(Records provided begins)
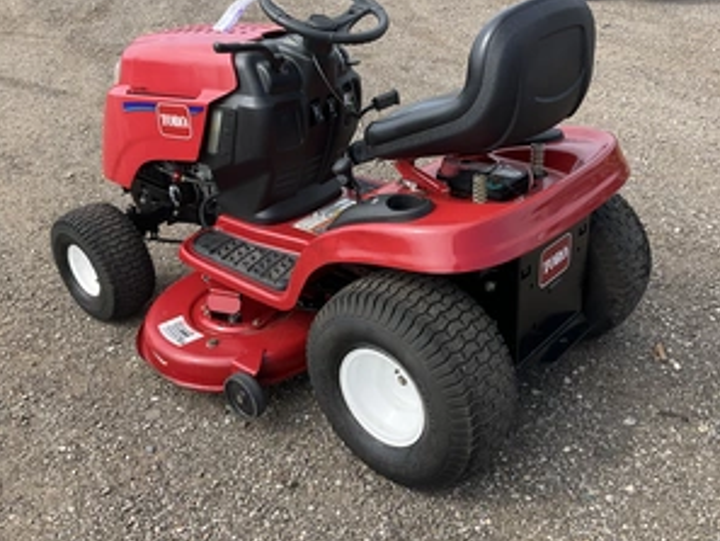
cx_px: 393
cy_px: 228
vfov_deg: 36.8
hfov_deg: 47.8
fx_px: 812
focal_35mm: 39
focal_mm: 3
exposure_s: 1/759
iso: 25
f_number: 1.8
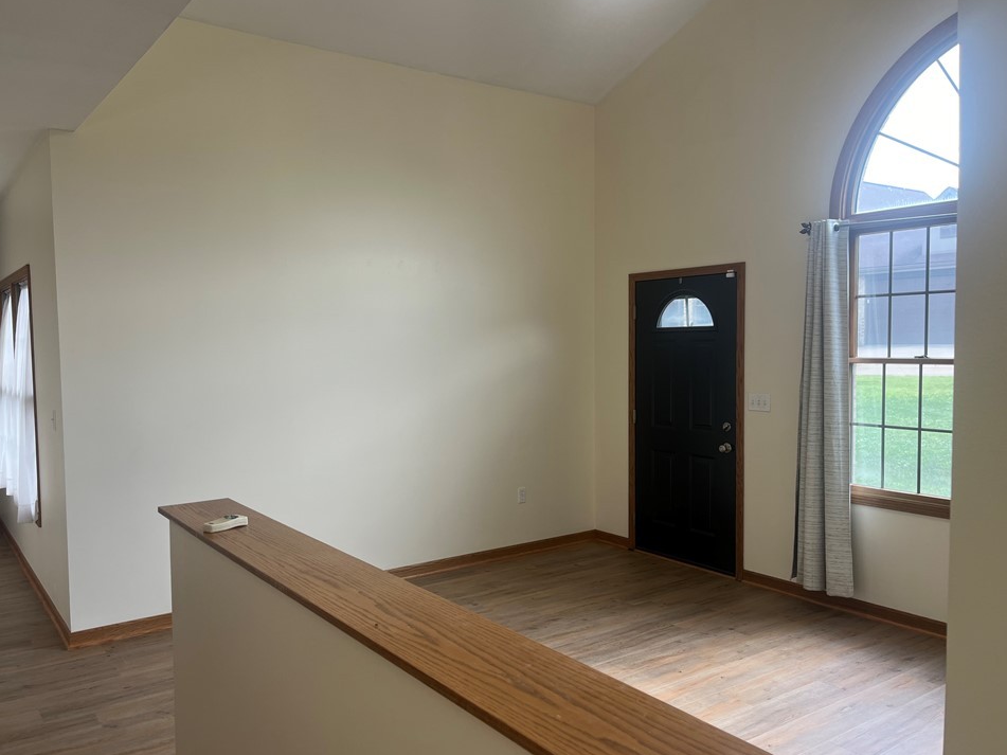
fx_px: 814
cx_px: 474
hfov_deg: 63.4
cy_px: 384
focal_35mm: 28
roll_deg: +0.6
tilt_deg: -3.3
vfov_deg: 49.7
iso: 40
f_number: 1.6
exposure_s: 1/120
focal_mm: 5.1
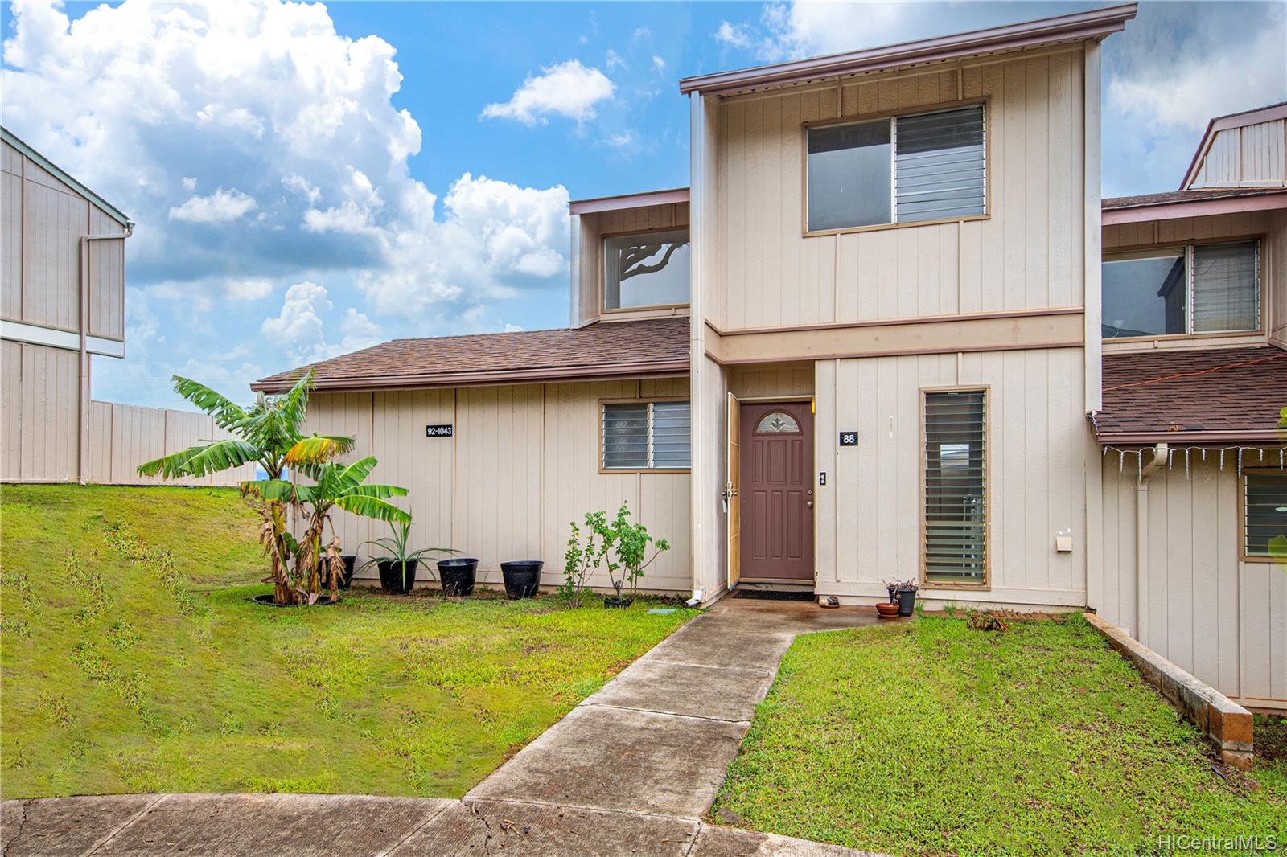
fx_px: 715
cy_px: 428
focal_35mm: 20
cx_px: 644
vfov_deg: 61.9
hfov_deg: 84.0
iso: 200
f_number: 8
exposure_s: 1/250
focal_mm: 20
(Records provided ends)
Request: From the line containing "hfov_deg: 63.4" to the end of the data above, give those lines again verbatim, with both endpoints included and no images.

Answer space:
hfov_deg: 63.4
cy_px: 384
focal_35mm: 28
roll_deg: +0.6
tilt_deg: -3.3
vfov_deg: 49.7
iso: 40
f_number: 1.6
exposure_s: 1/120
focal_mm: 5.1
fx_px: 715
cy_px: 428
focal_35mm: 20
cx_px: 644
vfov_deg: 61.9
hfov_deg: 84.0
iso: 200
f_number: 8
exposure_s: 1/250
focal_mm: 20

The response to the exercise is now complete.